If it is mild, it should be manageable, but protection is still necessary.
Additionally, strengthening the muscle power is essential to enhance joint stability.
The patellar ligament is missing one-third, and it is unlikely to regenerate, but it only affects a small amount of strength.
With diligent rehabilitation and muscle strengthening, compensation is possible.
Wishing you a speedy recovery.
Best regards, Hong Hsi-Ming.
Reply Date: 2004/08/25
More Info
After undergoing ACL reconstruction, it is common for patients to have concerns about knee stability and recovery. Your situation, where you experienced some instability after surgery, is not unusual and can be attributed to several factors.
Firstly, it is important to understand the role of the patellar tendon in ACL reconstruction. The patellar tendon, which connects the kneecap (patella) to the shinbone (tibia), is often used as a graft for ACL reconstruction. When a portion of this tendon is harvested for the surgery, it can lead to temporary changes in knee stability. The patellar tendon does play a role in stabilizing the knee, particularly during activities that involve bending and straightening the leg. After surgery, the knee may feel unstable as the surrounding structures, including muscles and ligaments, adapt to the changes made during the procedure.
Regarding your observation that pushing from behind the lower leg now results in some movement, it is essential to consider that the knee joint may still be healing. Post-surgical swelling, inflammation, and the healing process of the graft can all contribute to a feeling of instability. The graft itself takes time to integrate into the bone and surrounding tissues, which can affect its function during the early stages of recovery.
Your surgeon's assessment that the ACL is intact is reassuring. However, it is also possible that the knee's overall stability is temporarily affected due to the healing of the patellar tendon and the surrounding structures. The patellar tendon does not have the same function as the ACL, but it does contribute to the overall stability of the knee.
As for your concern about whether the harvested portion of the patellar tendon will grow back, it is important to note that the tendon will not regenerate in the same way that other tissues might. However, the remaining portion of the tendon can adapt and strengthen over time. Rehabilitation exercises focusing on strengthening the quadriceps, hamstrings, and other supporting muscles around the knee will be crucial in restoring stability and function.

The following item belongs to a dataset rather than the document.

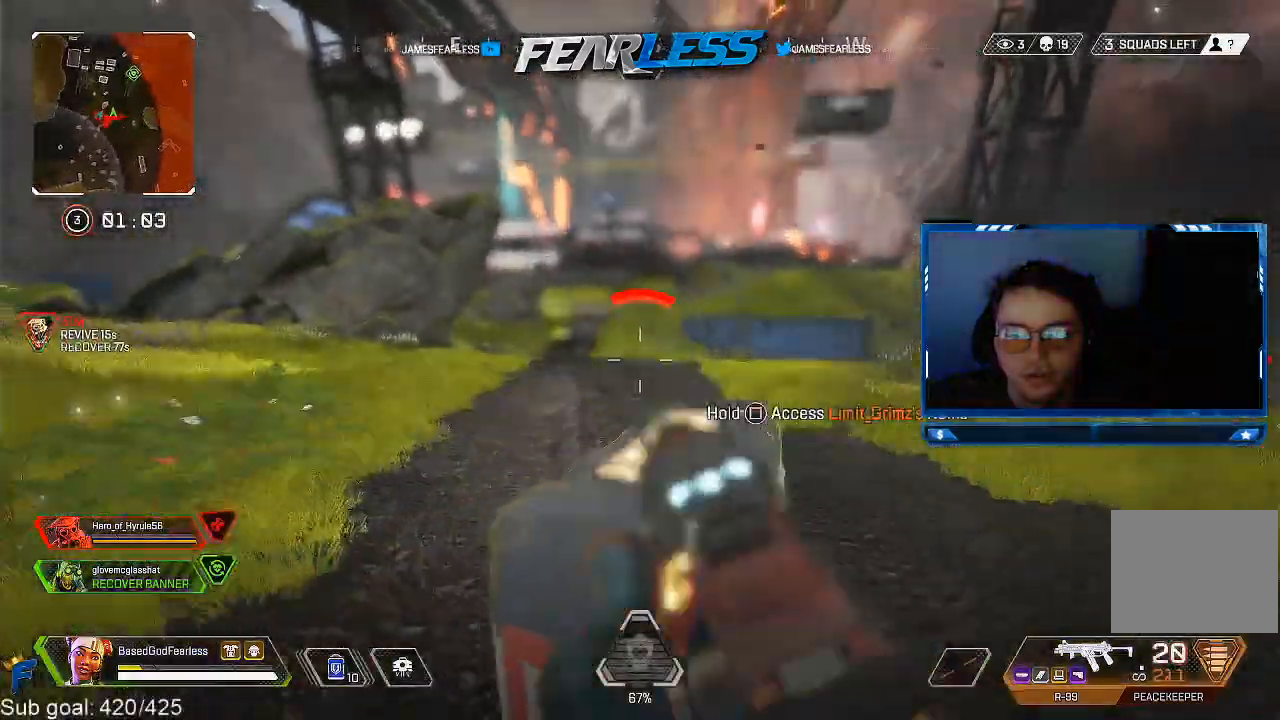
{"dt_ms": 500, "buttons": ["L1"], "left_stick": "up-right", "right_stick": "center", "events": [[150, "left_stick", "left"], [200, "R3", "down"], [200, "right_stick", "center"], [333, "R3", "up"], [350, "left_stick", "up"], [367, "L1", "down"], [433, "left_stick", "up-right"]]}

In terms of recovery, it is vital to follow your rehabilitation program closely. This typically includes physical therapy aimed at restoring range of motion, strength, and stability. Gradually increasing the intensity of your exercises, while being mindful of any discomfort or instability, will help you regain confidence in your knee.
If you continue to experience instability or have concerns about your knee's function, it is essential to communicate with your orthopedic surgeon or physical therapist. They can provide a thorough evaluation and determine if any additional interventions or modifications to your rehabilitation plan are necessary.
In summary, while it is normal to have concerns about knee stability after ACL reconstruction, the changes you are experiencing may be part of the healing process. The patellar tendon does play a role in knee stability, and while it will not regenerate, the remaining tendon can strengthen over time. Adhering to your rehabilitation program and maintaining open communication with your healthcare providers will be key to a successful recovery.